Symptoms may include frequent urination, trouble starting to urinate, weak stream, inability to urinate or loss of bladder control. Complications can include urinary tract infections, bladder stones and chronic kidney problems.
This was to throw more light on the communique issued by the GAUS at the end of its Annual General Meeting in Accra recently.
The communique was issued after the GAUS’ AGM and Scientific Session, held on July 17, 2021 in collaboration with the academic staff from Melbourne University, Australia, and a urologist from South Africa, as well as its sponsors.
The day’s event held sessions attended by urologists and urologists in training from teaching, regional and district hospitals across the country. Pharmacists and other urology industry players were also present.
“The scientific session, which was chaired by Prof. G. O. Klufio, the outgoing president of GAUS, was aimed at improving the care of patients with Congenital Genitourinary Disorders.
Rising cases of urological diseases
The communique said from discussions, it was observed that Hypospadias (a birth defect in boys where the opening of the urethra is not located at the tip of the penis) was the most common congenital abnormality seen in Ghana, followed by undescended testis and posterior urethral valves (small leaflets of tissue in the urethra).
Such conditions, according to the communique, result in the valves partly blocking urine flow because not enough urine get through them to leave the body.
“This causes a reverse flow of urine.
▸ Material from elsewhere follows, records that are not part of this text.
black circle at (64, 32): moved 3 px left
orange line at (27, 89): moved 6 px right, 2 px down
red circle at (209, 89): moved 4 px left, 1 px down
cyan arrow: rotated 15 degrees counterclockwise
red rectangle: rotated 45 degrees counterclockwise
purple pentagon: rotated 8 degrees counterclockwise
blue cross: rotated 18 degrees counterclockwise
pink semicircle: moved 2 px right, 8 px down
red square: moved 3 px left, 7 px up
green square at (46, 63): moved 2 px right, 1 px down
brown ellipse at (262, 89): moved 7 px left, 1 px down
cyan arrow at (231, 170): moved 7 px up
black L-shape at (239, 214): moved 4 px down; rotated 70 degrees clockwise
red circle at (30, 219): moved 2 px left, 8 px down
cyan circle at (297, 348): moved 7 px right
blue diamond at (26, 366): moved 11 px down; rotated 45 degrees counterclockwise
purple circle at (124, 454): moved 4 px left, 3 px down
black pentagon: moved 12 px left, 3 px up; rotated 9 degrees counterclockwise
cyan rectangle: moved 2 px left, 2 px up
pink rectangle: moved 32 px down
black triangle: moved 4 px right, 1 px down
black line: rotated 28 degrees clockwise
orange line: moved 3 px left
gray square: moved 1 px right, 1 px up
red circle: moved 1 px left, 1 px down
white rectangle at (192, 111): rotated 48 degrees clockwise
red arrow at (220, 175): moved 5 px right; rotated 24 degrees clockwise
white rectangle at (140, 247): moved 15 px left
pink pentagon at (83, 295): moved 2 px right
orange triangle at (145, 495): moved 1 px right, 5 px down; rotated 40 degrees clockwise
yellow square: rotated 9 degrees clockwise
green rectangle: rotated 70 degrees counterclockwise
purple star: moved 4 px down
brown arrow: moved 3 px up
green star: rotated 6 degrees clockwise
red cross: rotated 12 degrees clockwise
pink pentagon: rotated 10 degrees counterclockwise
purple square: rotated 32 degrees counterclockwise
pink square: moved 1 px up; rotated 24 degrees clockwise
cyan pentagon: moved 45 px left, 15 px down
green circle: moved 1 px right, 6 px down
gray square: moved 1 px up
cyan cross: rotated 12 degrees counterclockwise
This can harm the urethra, bladder, ureters and kidneys.
“Adequate treatment requires a thorough neonatal assessment of the baby but there are not many urologists to handle these rising cases.
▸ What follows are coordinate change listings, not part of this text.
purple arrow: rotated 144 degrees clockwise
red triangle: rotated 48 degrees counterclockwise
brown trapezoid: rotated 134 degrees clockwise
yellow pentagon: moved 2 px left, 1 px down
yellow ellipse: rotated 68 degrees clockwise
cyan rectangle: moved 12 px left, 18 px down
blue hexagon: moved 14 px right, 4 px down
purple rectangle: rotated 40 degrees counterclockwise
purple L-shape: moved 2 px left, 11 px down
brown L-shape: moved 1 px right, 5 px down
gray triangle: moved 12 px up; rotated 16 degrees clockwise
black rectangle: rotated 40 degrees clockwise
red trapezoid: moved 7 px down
“As a matter of urgency, therefore, the GAUS is advocating the expansion of a Urology residency training to include paediatric and plastic surgery rotations to increase residents' exposure to these conditions and their management,” the communique said.
The communique further called for the compilation of a comprehensive national data set on those disorders, including follow-ups and outcome information to give a clearer picture of the situation.
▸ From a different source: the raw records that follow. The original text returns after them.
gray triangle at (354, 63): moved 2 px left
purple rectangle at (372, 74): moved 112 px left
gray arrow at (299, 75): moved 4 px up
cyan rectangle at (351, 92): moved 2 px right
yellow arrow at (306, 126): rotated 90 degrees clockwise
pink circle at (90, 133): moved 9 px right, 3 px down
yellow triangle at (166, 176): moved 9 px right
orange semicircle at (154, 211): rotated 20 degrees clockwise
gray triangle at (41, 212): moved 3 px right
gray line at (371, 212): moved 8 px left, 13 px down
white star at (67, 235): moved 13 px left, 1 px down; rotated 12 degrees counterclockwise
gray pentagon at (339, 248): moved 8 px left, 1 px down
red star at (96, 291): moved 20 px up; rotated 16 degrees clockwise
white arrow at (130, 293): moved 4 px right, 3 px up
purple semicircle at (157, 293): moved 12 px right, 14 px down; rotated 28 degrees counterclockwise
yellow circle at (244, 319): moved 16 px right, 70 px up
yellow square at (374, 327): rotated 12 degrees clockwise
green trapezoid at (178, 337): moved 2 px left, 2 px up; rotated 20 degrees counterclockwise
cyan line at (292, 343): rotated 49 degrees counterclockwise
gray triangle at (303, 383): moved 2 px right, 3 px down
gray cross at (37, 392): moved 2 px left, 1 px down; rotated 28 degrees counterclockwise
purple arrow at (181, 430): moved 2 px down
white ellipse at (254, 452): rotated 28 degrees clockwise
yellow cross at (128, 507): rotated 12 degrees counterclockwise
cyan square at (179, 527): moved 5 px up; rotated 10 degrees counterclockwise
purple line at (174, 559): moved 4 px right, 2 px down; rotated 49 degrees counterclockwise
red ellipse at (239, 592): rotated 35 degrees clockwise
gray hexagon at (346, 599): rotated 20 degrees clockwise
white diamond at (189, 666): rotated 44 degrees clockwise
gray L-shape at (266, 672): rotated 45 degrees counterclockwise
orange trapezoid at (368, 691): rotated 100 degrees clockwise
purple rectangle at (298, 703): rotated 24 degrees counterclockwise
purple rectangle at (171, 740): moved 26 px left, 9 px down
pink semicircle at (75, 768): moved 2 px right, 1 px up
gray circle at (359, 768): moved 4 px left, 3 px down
Participants recommended that at birth, “all children's genitalia must be carefully examined to detect and document any congenital anomalies. Before consulting with a urologist, parents of babies with abnormal genitalia should be counselled against circumcision.”
Lack of tools
According to Prof. Mensah, who is also the Head of Department of Surgery of the Korle Bu Teaching Hospital, retooling the hospitals with the requisite equipment was critical for adequate care to persons in need of urological services as it also served as an avenue for training.
One of the biggest challenges of urologists, he said, had to do with the lack of the equipment to work with.
“They come for training and you post them to the regional hospitals and they cannot function well. The retooling will definitely help and it is not only in urology; a lot of specialities have the same challenges- the equipment,” he said.
“To manage the congenital anomalies very well you would need equipment. The big hospitals like Korle Bu and 37 have some of these equipment but the small regional hospitals don’t. We don’t want patients to always be referred maybe from Tamale to Korle Bu,” he said.
Prof. Mensah further noted that though some hospitals might have “bits and pieces” of equipment, even those might be old and thus not effectively fit the purpose, thus the need to replace them.
“If you train a urologist and post him to a regional hospital, you must necessarily provide him with the equipment he needs to work with. So, that is what we are saying,” Prof. Mensah said.
The issue of inadequate urologists and working tools have been a recurring challenge in the country.
In early 2000, there was a handful of them, a situation that saw specialists from particularly, the Korle Bu Teaching Hospital, frequently travelling to the other regions to deliver specialists consultation.
In 2005, three of them met their untimely death as they returned from an official duty.
The victims, Professor John Kwateboi Marmon Quartey, First Consultant Urologist and Founder of the Anatomy and Urology Departments of the University of Ghana Medical School; Dr Isaac Kofi Bentsi, Consultant Urologist, and Dr Benjamin Osei-Wiafe, Specialist Urologist, died in a fatal accident on the Bunso-Apedwa stretch of the Accra-Kumasi road on August 27, as they were returning to Accra after undertaking an outreach programme at the Sunyani Regional Hospital.